Sunday, June 17, 2018

Coat Hangers, etc.



Chapter 1 of Coat Hangers and Knitting Needles: 
Tragedies of Abortion in America Before Roe v. Wade



A Victorian Woman Speaks


My grandmother, Florence Stockbridge Sargent, Dar to everyone who knew her, was the perfect Victorian lady. Even in the early1960s she would never leave the house without her hat, gloves and corset.

I couldn’t imagine her having sex, and that is not a grandchild’s lack of imagination. She bragged that her husband had never seen her naked, but they must have had sex at least three times because she had three children.

She repeated the story of helping at the birth of her nephew, Lawrence. Her sister-in-law was in agony.

“You are next Mrs. Sargent,” the doctor was reported to have said.

“Not until I forget tonight,” my grandmother claims to have replied.

She must have forgotten. My Uncle Gordon was born in 1910, his sister Lois in 1915.She died during her first year in my grandmother’s arms, cause unknown, but she had failed to flourish.

My mother was the replacement child in 1917.

Anxious to preserve my purity, my grandmother cautioned me on the proper distance on the dance floor with a boy. After I had dated my future husband for several months while a sophomore in high school, she asked if he’d ever kissed me. When I nodded, she asked, “On the mouth?” I did not go into our petting sessions in his 1950 green Chevrolet.

Thus, when my grandmother referred to the “knitting needle” method of birth control, I was shocked not that she said it, but with the same way she would have said, “It’s time for bed,” or “What will we have for dinner tonight?”

Sex was somehow not all right, but abortion, when necessary was. My teen brain didn’t understand.

The mores of the time, was that good girls didn’t have sex. Part of it in our middle-class existence was described by Marilyn French, that a virgin had a chance to attract a better husband if she had a “factory-fresh hymen.”

Good girls did have sex and good girls did get pregnant, more because even though oral contraceptives were approved in 1960, doctors were not allowed to prescribe them by law to unmarried women. They also could not talk about older methods such as diaphragms and rhythm.

Women told and retold an unfunny joke “Question: What do you call a woman who practices rhythm? Answer: Mother.”

Information about Intrauterine Devices (IUDs), which had been around for centuries had been improved until failure rates hovered about 0.8% with copper devices and even less 0.2% with the hormone levonorgestrel. These too, were off limits to married women.

Before I married I knew better to try our family Dr. Halligan who’d seen me thru childhood diseases and poison ivy. He resembled an aging Irish Leprechaun and when he walked into the room, his patient automatically felt better.

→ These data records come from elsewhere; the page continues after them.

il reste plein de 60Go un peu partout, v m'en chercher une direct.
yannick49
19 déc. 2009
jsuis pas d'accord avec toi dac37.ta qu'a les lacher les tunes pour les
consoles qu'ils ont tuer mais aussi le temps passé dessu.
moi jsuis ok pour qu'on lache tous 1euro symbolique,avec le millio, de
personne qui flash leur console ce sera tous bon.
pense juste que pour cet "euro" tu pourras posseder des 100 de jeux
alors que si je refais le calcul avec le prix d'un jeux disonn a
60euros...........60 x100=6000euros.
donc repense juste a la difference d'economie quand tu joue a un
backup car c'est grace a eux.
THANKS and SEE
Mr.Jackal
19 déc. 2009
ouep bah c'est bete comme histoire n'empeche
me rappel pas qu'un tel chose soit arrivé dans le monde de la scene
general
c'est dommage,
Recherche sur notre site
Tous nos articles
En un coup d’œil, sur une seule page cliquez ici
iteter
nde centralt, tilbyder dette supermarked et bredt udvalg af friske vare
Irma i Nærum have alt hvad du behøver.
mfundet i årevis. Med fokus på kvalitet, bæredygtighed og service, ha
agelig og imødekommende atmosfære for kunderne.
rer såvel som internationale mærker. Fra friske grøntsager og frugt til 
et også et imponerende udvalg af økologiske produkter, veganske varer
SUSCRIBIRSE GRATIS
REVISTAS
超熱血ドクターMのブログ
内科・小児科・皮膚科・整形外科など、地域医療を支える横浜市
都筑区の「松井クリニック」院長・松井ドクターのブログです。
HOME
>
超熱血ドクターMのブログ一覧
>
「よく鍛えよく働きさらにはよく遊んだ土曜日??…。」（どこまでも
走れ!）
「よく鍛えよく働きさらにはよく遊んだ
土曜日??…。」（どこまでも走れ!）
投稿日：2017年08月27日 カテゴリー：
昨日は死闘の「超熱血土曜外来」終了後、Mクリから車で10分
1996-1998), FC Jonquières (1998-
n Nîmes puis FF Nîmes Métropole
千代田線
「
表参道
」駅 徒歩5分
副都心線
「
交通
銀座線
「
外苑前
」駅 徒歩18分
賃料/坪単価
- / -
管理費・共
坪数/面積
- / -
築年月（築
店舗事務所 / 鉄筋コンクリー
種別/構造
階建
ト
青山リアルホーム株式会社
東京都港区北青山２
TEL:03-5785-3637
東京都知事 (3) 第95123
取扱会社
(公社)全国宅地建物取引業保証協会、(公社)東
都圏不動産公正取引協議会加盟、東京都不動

I did try Dr. Land. Even a Woolworth’s wedding ring did not fool him. The law served its purpose: I stayed pure until I was married.

As we went thru the sixties and into the seventies, I had friends struggle to find someone to provide birth control to unmarried women. They were braver than I was and when they were caught, tried methods from riding horseback to throwing themselves downstairs. They resorted to do-it-yourself chemical methods to seeking an abortionist that might or might not kill them.

The other alternative was to marry. We planned one friend’s wedding when we were at university. She could not face an abortion, more from fear than conviction. About an hour before the wedding, she got her period and cancelled the wedding much to her and the groom-to-be’s relief.

Much has improved over the years. Birth control is available as is abortion. Yet many years later, the right of a woman to control her body is under threat once again.

Abortion is a horrible choice. Women who have had abortions do not make that decision easily. Some of have confided, “My child would be ten now.” Yet asked if they would do it again under the same circumstances, a large percentage would.

This book looks at what it would be like to go back to the bad old days, when the solution to an unwanted pregnancy (especially if birth control is harder to get) would be like.

One thing is certain. If abortion is not available legally, a woman who wants an abortion will find a way to do it illegally or to herself. The only thing that is not certain, will it be safe or will it kill her too?